Why do cats make biscuits? We both know that if cats ran The Bake Off then every week would be biscuit week! Owning a kitty means you probably have a furry star baker in your midst!
What is ‘making biscuits’?
Affectionately called ‘making biscuits’ this refers to when cats press their paws rhythmically one at a time onto soft surfaces, on other cats or on their favourite human.
Usually, when cats knead they only use the front two paws but cat behaviour comes in all shapes and sizes and some cats have been known to get all four paws involved.
Kneading is an instinctive trait and it makes sense why kittens do this but when it no longer serves a functional purpose for them, there are several theories as to why this behaviour continues in adult cats:
1. Instinctive behaviour
When your cat was nursing as a kitten they would knead the area around their mother’s teats to stimulate milk production.
So in essence, at its most basic level, this behaviour comes down to an instinct to ensure survival.
However, this behaviour would also gain the attention, safety and love of the mother cat and it is thought that adult cats knead to recreate some of these positive feelings.
2. Attention (look how seamlessly we segued into this next point…smooth)
Cat kneading elicits attention from hoomans meaning you give your cat more fuss.
You may notice that when you pet your feline friend they begin kneading you and for them, when they knead you they get showered with more fuss.

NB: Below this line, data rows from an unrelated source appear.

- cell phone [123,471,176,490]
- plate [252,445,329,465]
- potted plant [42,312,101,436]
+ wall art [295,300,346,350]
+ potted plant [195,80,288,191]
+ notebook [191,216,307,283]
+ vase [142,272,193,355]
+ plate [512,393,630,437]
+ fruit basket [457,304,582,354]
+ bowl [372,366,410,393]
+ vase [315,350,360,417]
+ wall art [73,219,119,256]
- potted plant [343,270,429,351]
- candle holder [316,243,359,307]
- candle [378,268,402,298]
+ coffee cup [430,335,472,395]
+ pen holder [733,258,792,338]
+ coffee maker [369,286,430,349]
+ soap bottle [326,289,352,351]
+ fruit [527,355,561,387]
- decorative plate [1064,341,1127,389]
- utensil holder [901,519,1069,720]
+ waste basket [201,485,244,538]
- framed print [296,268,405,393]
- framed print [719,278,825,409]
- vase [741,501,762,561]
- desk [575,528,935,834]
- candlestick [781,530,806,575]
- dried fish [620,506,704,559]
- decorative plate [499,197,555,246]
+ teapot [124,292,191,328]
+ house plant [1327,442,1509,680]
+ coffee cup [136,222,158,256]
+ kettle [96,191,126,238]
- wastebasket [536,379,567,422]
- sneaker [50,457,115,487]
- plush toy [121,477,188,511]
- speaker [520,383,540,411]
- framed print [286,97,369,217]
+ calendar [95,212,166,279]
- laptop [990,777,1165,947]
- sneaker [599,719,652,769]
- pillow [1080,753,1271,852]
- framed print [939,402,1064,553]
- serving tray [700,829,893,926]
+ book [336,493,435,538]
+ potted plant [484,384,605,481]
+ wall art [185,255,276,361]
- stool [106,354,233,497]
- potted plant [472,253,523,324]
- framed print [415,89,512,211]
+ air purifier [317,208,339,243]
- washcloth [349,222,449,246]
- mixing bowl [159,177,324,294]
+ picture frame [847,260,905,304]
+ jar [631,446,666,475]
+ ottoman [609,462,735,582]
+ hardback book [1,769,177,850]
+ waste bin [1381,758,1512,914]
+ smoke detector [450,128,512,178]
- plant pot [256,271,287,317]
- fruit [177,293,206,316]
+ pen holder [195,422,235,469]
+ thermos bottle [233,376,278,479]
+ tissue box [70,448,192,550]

They continue to learn a positive association between kneading and getting attention so this behaviour is not going to stop anytime soon when it is so heavily rewarded with your time and effort. Sneaky!
When kneading, your cat might purr, drool and slow blink; kneading can make them so relaxed that your cat naps.
Cats find kneading soothing and a stressed cat might do this to release tension and relieve anxiety putting them into a more serene and calm mood.
4. Leaving their scent
There are scent glands on cats’ paws (and also on their cheeks and head) so the act of kneading emits pheromones from these little glands leaving their scent behind.
Cats just love to mark their territory even if that territory is you.
Scent marking is their way of leaving little messages for other cats so they know they were there.
If your cat is sitting on your lap kneading you then they are claiming you as theirs. It is thought that cats knead you as a way for them to feel more bonded and secure in your relationship.
5. Big stretch
BIIIIIIG STRETCH (Side note – you should be celebrating every single stretch with the words ‘Big stretch’).
Cats knead to keep their circulation moving and their muscles activated so the motion used for making biscuits serves a physical biological purpose for your feline friend.
6. In heat or in labour
Female cats who are in heat are known to lie on their side, purr, stretch and knead the air to let male cats know they are ready to mate.
Additionally, when they are in labour they will knead blankets to create a soft bed ahead of the birth of their kittens.
7. Preparing to nest
This is a throwback to their ancestors’ days when they used to prepare the tall grass making sure it was a soft surface to bed down in for a sleep.
You may notice your cat kneads blankets, your lap or other soft items before settling down for a nap which is thought to also be a hangover from those yesteryears.
With no words aside from a meow, your cat finds other ways to communicate with you and kneads you as a way of expressing their affection and contentment.
Making biscuits is a perfectly natural, instinctive behaviour so there is no need to stop your cat from kneading unless you are finding it painful. There are good reasons why they do this and why the behaviour has carried over from kittenhood to adult cat life.
From serving a survival need to serving an emotional need, there is no doubt that cats enjoy this very much. They use it to bond with their favourite humans and as a means to express their love and affection. (You are the chosen one).
How to stop your cat from Making Biscuits on your lap
If your cat’s claws are sharp and kneading is causing you pain then keep those little daggers trimmed (your local vet or pet shop may have a service to trim your cat’s nails for you so if you don’t know what you are doing then find someone who does)
You could have a chunky blanket or pillow near your favourite snuggle spots.
You could also gently encourage your kitty to knead somewhere else by spraying a blanket with a pheromone spray which will make it more attractive as a biscuit-making spot than your legs.
Another idea is to have some toys or treats ready to distract them and redirect their attention because believe it or not it is possible to train your cat to act on their kneading behaviour without digging their claws into your lap.
Finally, it is very important that you never punish your cat for baking up a storm; cats knead as part of their normal, instinctive, natural behaviour and to show you affection so any punishments could damage the trust they have in you and your cat could become aggressive.